Mandar does not mandate

The question of how to achieve process improvement has been addressed in many ways.  As my readers know, I am strong proponent of the Lean philosophy, but there is no monopoly on good ideas.  Here is a fascinating piece from Knoweldge@Wharton about Mandar Apte, a chemical engineer who has worked at Shell for twelve years.  His idea was to add meditation to the mix to help encourage process improvement.  This has been codified in an approach called Empower.

An excerpt:

Empower's objective is to nourish the innovation culture by empowering staff to play a role in innovation. The objective is also to leverage the passion of each employee and to play any role that the employee chooses to play in this innovation set up. So, for example, innovation starts with an idea, but once the idea is conceived, there are many other roles that one needs to play. One needs to learn how to sell the idea, how to build a story. One needs to learn to build networks and circles of trust where you get good feedback to develop that idea into something else. Finally, one needs to authentically connect with people who can help bring that idea to a proof of concept. This is a very social process. Not everyone in an organization needs to be the person with the idea. You can play other supporting roles -- just like in a movie there is an actor and there are supporting actor roles. That's what Empower facilitates -- it helps you understand what role you want to play. It all begins with a state of mind in which you decide you want to play a role. This necessitates looking inward so that you can support not just yourself but people around you as well.

I think the home-grown spread aspect of Empower is a fascinating feature:

The uniqueness of Empower is that it's a grassroots initiative. Employees organize these workshops for one another at the workplace -- that's the first step. It's not mandated, but it's peer-to-peer inspired. The first step is an introduction to Empower, which is held over a lunch session. During the introduction, we discuss the innovation theory and the various roles that one can play. We also introduce some breathing and meditation exercises. The staff then chooses the second step.

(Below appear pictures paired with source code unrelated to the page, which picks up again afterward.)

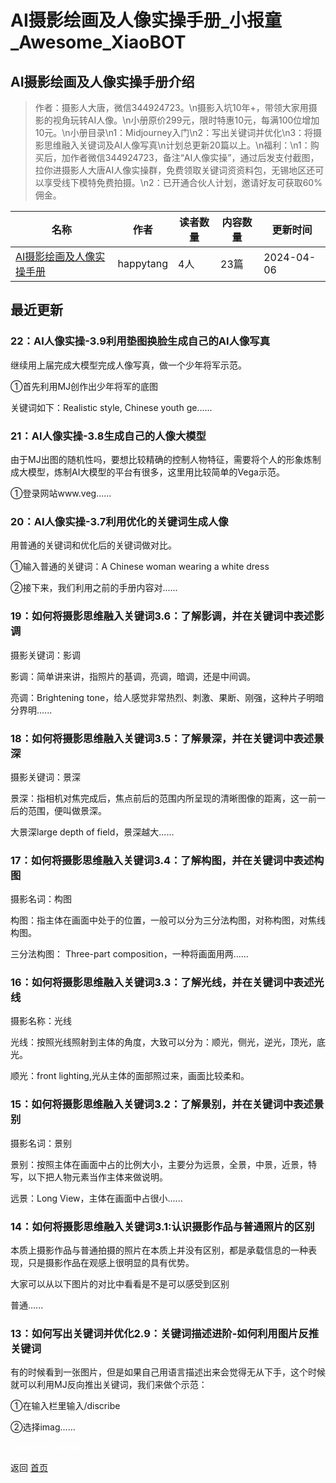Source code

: # AI摄影绘画及人像实操手册_小报童_Awesome_XiaoBOT

## AI摄影绘画及人像实操手册介绍
> 作者：摄影人大唐，微信344924723。\n摄影入坑10年+，带领大家用摄影的视角玩转AI人像。\n小册原价299元，限时特惠10元，每满100位增加10元。\n小册目录\n1：Midjourney入门\n2：写出关键词并优化\n3：将摄影思维融入关键词及AI人像写真\n计划总更新20篇以上。\n福利：\n1：购买后，加作者微信344924723，备注“AI人像实操”，通过后发支付截图，拉你进摄影人大唐AI人像实操群，免费领取关键词资资料包，无锡地区还可以享受线下模特免费拍摄。\n2：已开通合伙人计划，邀请好友可获取60%佣金。  
  


|名称|作者|读者数量|内容数量|更新时间|
|---|---|---|---|---|
|[AI摄影绘画及人像实操手册](https://xiaobot.net/p/datang?refer=9c3f1c95-a052-465a-9902-f6d75080262a)|happytang|4人|23篇|2024-04-06|

## 最近更新
### 22：AI人像实操-3.9利用垫图换脸生成自己的AI人像写真

继续用上届完成大模型完成人像写真，做一个少年将军示范。

①首先利用MJ创作出少年将军的底图

关键词如下：Realistic style, Chinese youth ge......

### 21：AI人像实操-3.8生成自己的人像大模型

由于MJ出图的随机性吗，要想比较精确的控制人物特征，需要将个人的形象炼制成大模型，炼制AI大模型的平台有很多，这里用比较简单的Vega示范。

①登录网站www.veg......

### 20：AI人像实操-3.7利用优化的关键词生成人像

用普通的关键词和优化后的关键词做对比。

①输入普通的关键词：A Chinese woman wearing a white dress

②接下来，我们利用之前的手册内容对......

### 19：如何将摄影思维融入关键词3.6：了解影调，并在关键词中表述影调

摄影关键词：影调

影调：简单讲来讲，指照片的基调，亮调，暗调，还是中间调。

亮调：Brightening tone，给人感觉非常热烈、刺激、果断、刚强，这种片子明暗分界明......

### 18：如何将摄影思维融入关键词3.5：了解景深，并在关键词中表述景深

摄影关键词：景深

景深：指相机对焦完成后，焦点前后的范围内所呈现的清晰图像的距离，这一前一后的范围，便叫做景深。

大景深large depth of field，景深越大......

### 17：如何将摄影思维融入关键词3.4：了解构图，并在关键词中表述构图

摄影名词：构图

构图：指主体在画面中处于的位置，一般可以分为三分法构图，对称构图，对焦线构图。

三分法构图： Three-part composition，一种将画面用两......

### 16：如何将摄影思维融入关键词3.3：了解光线，并在关键词中表述光线

摄影名称：光线

光线：按照光线照射到主体的角度，大致可以分为：顺光，侧光，逆光，顶光，底光。

顺光：front lighting,光从主体的面部照过来，画面比较柔和。

### 15：如何将摄影思维融入关键词3.2：了解景别，并在关键词中表述景别

摄影名词：景别

景别：按照主体在画面中占的比例大小，主要分为远景，全景，中景，近景，特写，以下把人物元素当作主体来做说明。

远景：Long View，主体在画面中占很小......

### 14：如何将摄影思维融入关键词3.1:认识摄影作品与普通照片的区别

本质上摄影作品与普通拍摄的照片在本质上并没有区别，都是承载信息的一种表现，只是摄影作品在观感上很明显的具有优势。

大家可以从以下图片的对比中看看是不是可以感受到区别

普通......

### 13：如何写出关键词并优化2.9：关键词描述进阶-如何利用图片反推关键词

有的时候看到一张图片，但是如果自己用语言描述出来会觉得无从下手，这个时候就可以利用MJ反向推出关键词，我们来做个示范：

①在输入栏里输入/discribe

②选择imag......


<a href="https://github.com/Reno9527/awesome-xiaobot" style="color: white; text-decoration: none;">awesome-xiaobot</a>

返回 [首页](../README.md)
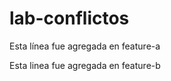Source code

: # lab-conflictos





Esta línea fue agregada en feature-a





Esta linea fue agregada en feature-b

Someone may say, "Yes, I like the introduction session and I want to invest my time in learning more about the innovation theory as well as mind management." And the third step is, if people want to learn how to facilitate the Introduction class, they are trained and then they run the Introduction sessions at their workplace.

1 comment:

Anonymous said...

Thanks Paul. Happy to coach anyone who wants to do a similar experiment in their organization....surely have many bytes of "what not to do"!!